START Material to process

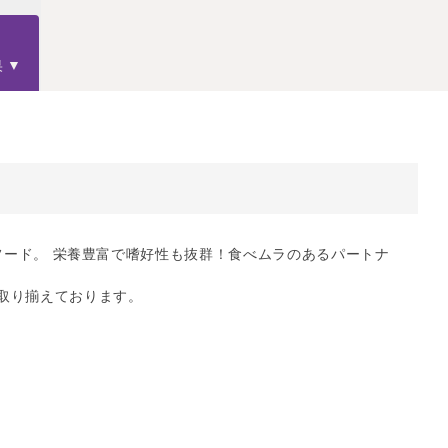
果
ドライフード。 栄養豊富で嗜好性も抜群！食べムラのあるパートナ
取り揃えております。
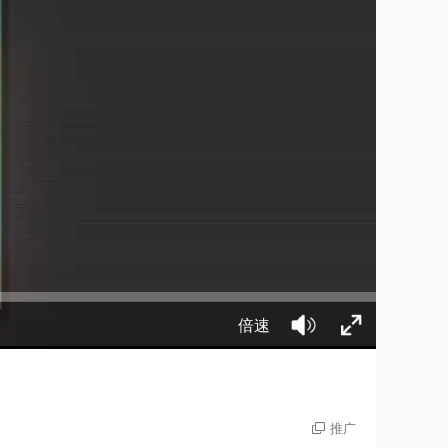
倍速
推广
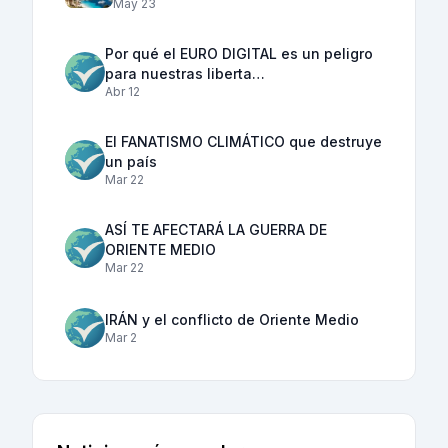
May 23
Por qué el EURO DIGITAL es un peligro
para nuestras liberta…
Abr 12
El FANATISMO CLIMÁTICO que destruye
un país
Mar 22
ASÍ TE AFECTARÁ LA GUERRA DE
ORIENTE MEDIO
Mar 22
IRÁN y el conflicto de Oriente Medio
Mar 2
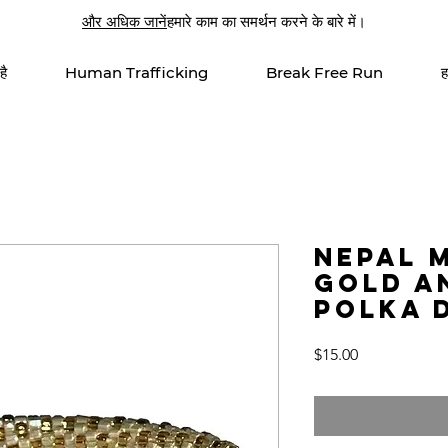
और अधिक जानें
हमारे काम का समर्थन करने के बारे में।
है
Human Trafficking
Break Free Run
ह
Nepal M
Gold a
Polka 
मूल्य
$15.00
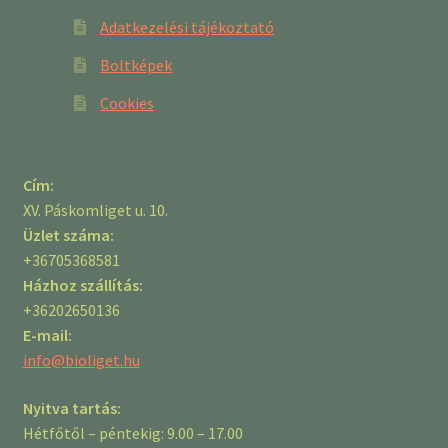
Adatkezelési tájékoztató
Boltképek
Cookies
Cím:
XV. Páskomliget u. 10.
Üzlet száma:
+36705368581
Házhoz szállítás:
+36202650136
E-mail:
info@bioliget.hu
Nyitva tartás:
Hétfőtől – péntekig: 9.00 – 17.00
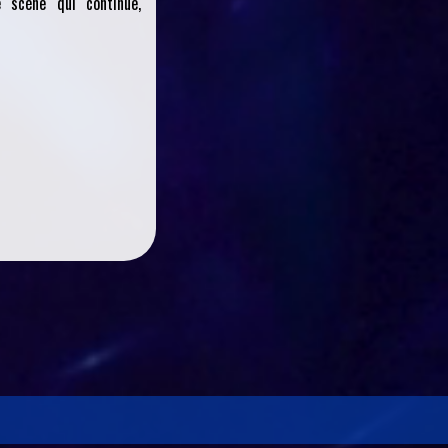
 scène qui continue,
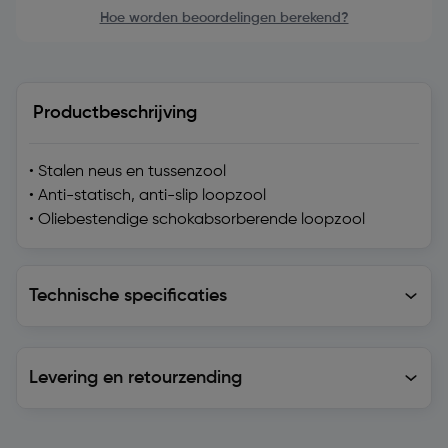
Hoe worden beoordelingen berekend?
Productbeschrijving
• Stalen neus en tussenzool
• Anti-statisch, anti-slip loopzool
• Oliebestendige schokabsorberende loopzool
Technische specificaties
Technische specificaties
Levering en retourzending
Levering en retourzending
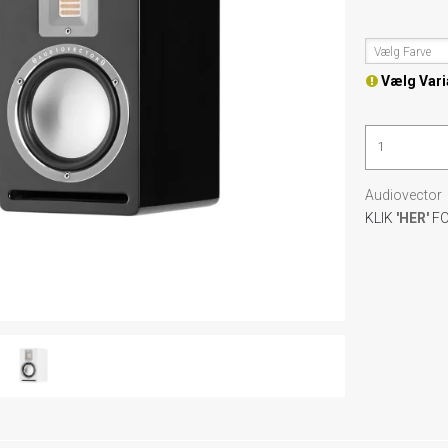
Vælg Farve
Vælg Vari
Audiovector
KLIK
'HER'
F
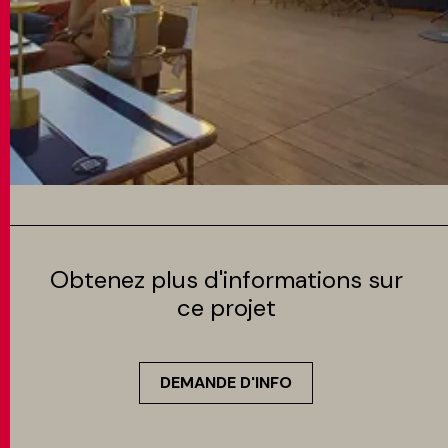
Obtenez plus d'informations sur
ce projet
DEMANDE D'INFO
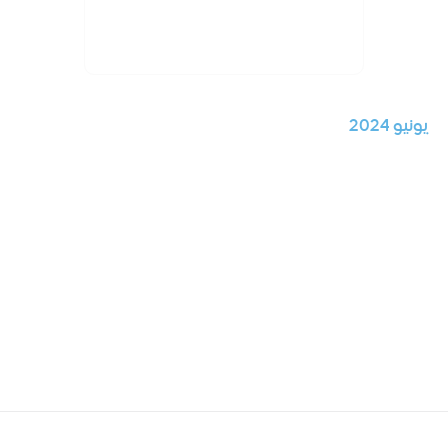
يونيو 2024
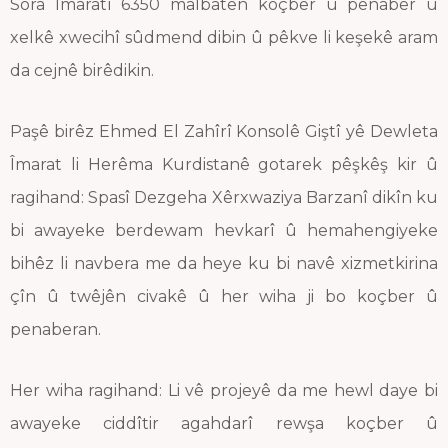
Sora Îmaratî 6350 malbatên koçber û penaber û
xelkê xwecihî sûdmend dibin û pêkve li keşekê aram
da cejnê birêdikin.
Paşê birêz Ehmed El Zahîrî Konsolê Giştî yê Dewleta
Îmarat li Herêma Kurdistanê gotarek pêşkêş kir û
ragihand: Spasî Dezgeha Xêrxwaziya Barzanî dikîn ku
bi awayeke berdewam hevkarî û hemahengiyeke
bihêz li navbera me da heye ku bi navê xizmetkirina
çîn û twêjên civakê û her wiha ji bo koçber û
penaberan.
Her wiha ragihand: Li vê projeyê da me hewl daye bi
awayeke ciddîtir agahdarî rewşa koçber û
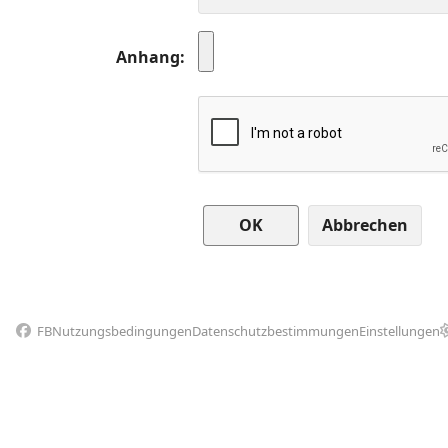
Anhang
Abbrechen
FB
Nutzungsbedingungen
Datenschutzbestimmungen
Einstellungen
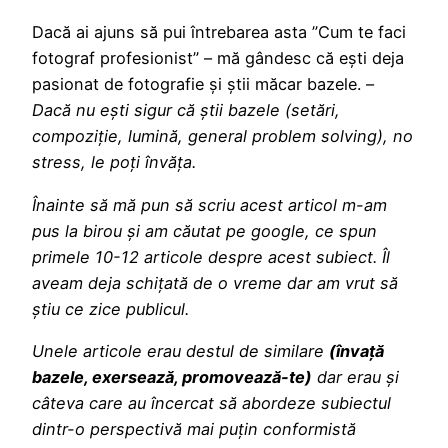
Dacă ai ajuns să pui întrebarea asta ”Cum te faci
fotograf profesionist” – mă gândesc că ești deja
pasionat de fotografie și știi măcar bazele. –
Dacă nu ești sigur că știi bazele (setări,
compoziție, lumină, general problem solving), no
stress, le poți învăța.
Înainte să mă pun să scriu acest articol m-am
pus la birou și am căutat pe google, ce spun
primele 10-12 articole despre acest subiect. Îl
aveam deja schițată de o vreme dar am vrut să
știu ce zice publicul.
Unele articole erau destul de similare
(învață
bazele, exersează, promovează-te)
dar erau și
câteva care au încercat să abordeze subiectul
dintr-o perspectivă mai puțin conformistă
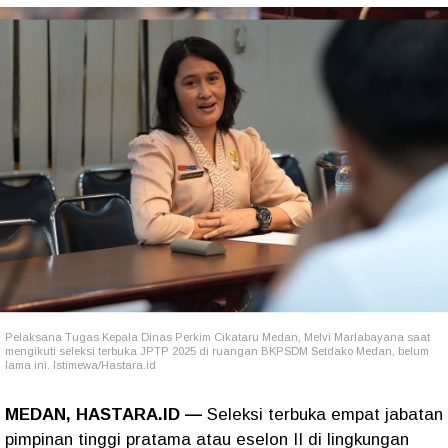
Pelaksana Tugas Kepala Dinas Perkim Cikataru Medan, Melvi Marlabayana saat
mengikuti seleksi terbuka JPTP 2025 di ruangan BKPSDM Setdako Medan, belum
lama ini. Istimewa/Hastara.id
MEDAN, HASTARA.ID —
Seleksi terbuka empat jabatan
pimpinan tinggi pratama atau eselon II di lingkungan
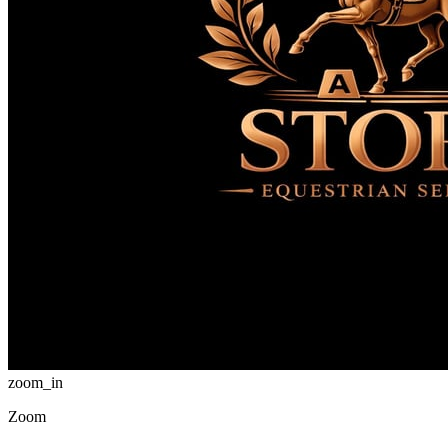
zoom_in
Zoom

END Material to process

**Task:**
Once more, please print all the lines above exactly, without their pictures.

**Response:**
果
ドライフード。 栄養豊富で嗜好性も抜群！食べムラのあるパートナ
取り揃えております。
倍速
推广
May 23
Por qué el EURO DIGITAL es un peligro
para nuestras liberta…
Abr 12
El FANATISMO CLIMÁTICO que destruye
un país
Mar 22
ASÍ TE AFECTARÁ LA GUERRA DE
ORIENTE MEDIO
Mar 22
IRÁN y el conflicto de Oriente Medio
Mar 2
और अधिक जानें
हमारे काम का समर्थन करने के बारे में।
है
Human Trafficking
Break Free Run
ह
Nepal M
Gold a
Polka 
मूल्य
$15.00
Adatkezelési tájékoztató
Boltképek
Cookies
Cím:
XV. Páskomliget u. 10.
Üzlet száma:
+36705368581
Házhoz szállítás:
+36202650136
E-mail:
info@bioliget.hu
Nyitva tartás:
Hétfőtől – péntekig: 9.00 – 17.00
 scène qui continue,
Hoe worden beoordelingen berekend?
Productbeschrijving
• Stalen neus en tussenzool
• Anti-statisch, anti-slip loopzool
• Oliebestendige schokabsorberende loopzool
Technische specificaties
Technische specificaties
Levering en retourzending
Levering en retourzending
Vælg Farve
Vælg Vari
Audiovector
KLIK
'HER'
F
Obtenez plus d'informations sur
ce projet
DEMANDE D'INFO
يونيو 2024
Sora Îmaratî 6350 malbatên koçber û penaber û
xelkê xwecihî sûdmend dibin û pêkve li keşekê aram
da cejnê birêdikin.
Paşê birêz Ehmed El Zahîrî Konsolê Giştî yê Dewleta
Îmarat li Herêma Kurdistanê gotarek pêşkêş kir û
ragihand: Spasî Dezgeha Xêrxwaziya Barzanî dikîn ku
bi awayeke berdewam hevkarî û hemahengiyeke
bihêz li navbera me da heye ku bi navê xizmetkirina
çîn û twêjên civakê û her wiha ji bo koçber û
penaberan.
Her wiha ragihand: Li vê projeyê da me hewl daye bi
awayeke ciddîtir agahdarî rewşa koçber û
Anhang
Abbrechen
FB
Nutzungsbedingungen
Datenschutzbestimmungen
Einstellungen
Dacă ai ajuns să pui întrebarea asta ”Cum te faci
fotograf profesionist” – mă gândesc că ești deja
pasionat de fotografie și știi măcar bazele. –
Dacă nu ești sigur că știi bazele (setări,
compoziție, lumină, general problem solving), no
stress, le poți învăța.
Înainte să mă pun să scriu acest articol m-am
pus la birou și am căutat pe google, ce spun
primele 10-12 articole despre acest subiect. Îl
aveam deja schițată de o vreme dar am vrut să
știu ce zice publicul.
Unele articole erau destul de similare
(învață
bazele, exersează, promovează-te)
dar erau și
câteva care au încercat să abordeze subiectul
dintr-o perspectivă mai puțin conformistă
Pelaksana Tugas Kepala Dinas Perkim Cikataru Medan, Melvi Marlabayana saat
mengikuti seleksi terbuka JPTP 2025 di ruangan BKPSDM Setdako Medan, belum
lama ini. Istimewa/Hastara.id
MEDAN, HASTARA.ID —
Seleksi terbuka empat jabatan
pimpinan tinggi pratama atau eselon II di lingkungan
zoom_in
Zoom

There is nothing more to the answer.